-- Source material follows --

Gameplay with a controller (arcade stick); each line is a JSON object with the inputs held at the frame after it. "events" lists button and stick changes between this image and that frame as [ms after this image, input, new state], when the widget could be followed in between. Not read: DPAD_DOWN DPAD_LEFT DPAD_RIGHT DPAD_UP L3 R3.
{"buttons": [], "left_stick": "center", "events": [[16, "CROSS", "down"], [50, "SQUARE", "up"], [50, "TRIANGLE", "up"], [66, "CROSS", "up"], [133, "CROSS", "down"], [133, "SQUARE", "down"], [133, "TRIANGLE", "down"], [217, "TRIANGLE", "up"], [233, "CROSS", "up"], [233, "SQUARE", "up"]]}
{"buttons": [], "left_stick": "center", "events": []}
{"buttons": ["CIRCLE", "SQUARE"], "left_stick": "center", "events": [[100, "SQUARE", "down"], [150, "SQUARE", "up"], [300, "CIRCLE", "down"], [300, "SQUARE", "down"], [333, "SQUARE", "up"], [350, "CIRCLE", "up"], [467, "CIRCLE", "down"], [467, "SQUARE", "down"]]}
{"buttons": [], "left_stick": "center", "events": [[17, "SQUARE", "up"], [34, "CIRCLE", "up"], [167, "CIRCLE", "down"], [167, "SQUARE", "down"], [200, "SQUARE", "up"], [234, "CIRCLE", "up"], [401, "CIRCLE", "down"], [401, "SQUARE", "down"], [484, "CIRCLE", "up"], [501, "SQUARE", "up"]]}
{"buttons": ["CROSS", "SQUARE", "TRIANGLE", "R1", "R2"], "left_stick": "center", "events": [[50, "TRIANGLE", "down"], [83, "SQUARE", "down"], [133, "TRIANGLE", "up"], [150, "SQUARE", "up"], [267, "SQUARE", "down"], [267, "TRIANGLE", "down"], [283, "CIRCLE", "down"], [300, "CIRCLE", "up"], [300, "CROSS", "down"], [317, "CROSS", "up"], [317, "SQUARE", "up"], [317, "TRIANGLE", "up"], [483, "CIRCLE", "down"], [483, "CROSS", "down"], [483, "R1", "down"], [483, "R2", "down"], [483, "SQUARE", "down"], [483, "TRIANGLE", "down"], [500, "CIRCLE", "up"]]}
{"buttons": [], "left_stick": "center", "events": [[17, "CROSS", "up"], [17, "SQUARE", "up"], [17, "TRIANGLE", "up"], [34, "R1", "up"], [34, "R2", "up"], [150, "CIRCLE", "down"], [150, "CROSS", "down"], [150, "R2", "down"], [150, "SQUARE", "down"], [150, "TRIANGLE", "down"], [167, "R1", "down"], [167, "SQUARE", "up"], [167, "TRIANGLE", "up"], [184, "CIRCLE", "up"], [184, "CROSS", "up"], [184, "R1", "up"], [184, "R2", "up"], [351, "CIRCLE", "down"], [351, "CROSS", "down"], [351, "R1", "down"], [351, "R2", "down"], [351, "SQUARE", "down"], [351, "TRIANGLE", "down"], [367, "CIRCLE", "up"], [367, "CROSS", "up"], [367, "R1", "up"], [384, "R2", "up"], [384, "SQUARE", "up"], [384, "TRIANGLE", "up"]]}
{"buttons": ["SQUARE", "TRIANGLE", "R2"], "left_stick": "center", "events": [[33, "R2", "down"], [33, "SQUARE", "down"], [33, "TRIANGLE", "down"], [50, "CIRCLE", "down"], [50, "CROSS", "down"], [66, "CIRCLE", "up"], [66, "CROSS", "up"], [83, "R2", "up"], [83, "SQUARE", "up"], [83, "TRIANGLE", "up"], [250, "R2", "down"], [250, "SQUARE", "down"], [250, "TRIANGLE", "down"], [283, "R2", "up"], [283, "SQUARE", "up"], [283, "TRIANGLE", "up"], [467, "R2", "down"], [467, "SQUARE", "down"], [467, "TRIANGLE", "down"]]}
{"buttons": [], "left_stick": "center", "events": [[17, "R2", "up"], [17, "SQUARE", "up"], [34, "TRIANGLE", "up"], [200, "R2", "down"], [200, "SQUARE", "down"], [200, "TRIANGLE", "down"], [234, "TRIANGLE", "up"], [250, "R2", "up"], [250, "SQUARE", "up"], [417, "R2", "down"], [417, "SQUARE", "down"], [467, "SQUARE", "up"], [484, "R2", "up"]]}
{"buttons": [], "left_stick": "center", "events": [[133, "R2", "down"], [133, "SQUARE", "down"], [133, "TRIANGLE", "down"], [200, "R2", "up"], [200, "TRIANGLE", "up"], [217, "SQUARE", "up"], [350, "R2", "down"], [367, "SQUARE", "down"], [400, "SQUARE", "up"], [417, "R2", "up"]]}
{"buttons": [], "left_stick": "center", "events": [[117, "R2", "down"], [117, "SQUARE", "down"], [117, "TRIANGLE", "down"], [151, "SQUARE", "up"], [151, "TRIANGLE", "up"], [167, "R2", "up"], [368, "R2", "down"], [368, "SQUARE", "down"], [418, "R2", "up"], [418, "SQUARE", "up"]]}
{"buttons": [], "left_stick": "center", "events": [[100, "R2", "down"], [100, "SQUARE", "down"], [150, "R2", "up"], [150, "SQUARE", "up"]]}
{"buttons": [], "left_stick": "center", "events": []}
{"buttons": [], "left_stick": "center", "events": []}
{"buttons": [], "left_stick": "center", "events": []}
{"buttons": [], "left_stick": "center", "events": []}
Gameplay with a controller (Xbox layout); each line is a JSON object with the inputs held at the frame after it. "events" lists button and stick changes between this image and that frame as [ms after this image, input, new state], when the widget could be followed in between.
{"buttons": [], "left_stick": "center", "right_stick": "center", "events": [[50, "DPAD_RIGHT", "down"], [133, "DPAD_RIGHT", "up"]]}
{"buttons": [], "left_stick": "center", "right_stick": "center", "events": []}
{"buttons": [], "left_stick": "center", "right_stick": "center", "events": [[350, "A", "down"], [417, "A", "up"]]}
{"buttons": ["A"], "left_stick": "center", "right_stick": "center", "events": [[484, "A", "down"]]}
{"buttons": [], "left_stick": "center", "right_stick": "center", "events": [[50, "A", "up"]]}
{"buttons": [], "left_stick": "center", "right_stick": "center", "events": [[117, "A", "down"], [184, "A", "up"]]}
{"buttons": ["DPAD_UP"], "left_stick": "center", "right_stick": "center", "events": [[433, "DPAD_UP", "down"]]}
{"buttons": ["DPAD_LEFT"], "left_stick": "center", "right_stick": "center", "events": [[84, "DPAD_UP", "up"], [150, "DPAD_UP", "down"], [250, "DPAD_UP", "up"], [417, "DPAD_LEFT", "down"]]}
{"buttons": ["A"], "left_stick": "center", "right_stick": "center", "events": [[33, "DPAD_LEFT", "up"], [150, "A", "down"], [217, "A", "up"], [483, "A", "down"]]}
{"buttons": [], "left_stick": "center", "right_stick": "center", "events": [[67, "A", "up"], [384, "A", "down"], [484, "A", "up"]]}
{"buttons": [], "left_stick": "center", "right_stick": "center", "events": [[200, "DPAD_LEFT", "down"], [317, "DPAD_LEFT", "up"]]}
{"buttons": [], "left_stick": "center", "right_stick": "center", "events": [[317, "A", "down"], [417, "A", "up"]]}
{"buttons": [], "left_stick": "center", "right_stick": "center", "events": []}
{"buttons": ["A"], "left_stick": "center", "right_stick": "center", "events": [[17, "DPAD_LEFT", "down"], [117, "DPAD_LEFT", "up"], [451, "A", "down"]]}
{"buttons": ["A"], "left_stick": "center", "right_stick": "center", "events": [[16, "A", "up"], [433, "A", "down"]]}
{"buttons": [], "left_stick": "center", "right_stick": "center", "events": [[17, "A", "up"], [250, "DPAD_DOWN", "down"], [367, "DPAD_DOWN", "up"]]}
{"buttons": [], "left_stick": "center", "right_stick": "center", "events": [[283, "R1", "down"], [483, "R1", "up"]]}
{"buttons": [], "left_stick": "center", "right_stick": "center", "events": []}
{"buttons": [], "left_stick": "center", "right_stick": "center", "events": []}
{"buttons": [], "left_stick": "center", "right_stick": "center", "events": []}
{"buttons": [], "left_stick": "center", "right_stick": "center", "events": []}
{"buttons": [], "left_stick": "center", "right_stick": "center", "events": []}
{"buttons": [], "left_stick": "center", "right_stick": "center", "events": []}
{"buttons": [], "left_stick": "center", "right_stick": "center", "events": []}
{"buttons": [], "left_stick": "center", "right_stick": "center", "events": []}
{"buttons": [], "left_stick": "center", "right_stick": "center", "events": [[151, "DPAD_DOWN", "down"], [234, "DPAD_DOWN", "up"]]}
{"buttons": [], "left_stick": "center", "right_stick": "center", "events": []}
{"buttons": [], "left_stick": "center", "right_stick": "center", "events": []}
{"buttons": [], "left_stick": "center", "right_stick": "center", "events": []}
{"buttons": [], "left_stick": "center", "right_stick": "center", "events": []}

-- Source material concluded --

* _Prompt_:
Gather each line in the data that holds the string "changes".

* _Solved exercise_:
Gameplay with a controller (arcade stick); each line is a JSON object with the inputs held at the frame after it. "events" lists button and stick changes between this image and that frame as [ms after this image, input, new state], when the widget could be followed in between. Not read: DPAD_DOWN DPAD_LEFT DPAD_RIGHT DPAD_UP L3 R3.
Gameplay with a controller (Xbox layout); each line is a JSON object with the inputs held at the frame after it. "events" lists button and stick changes between this image and that frame as [ms after this image, input, new state], when the widget could be followed in between.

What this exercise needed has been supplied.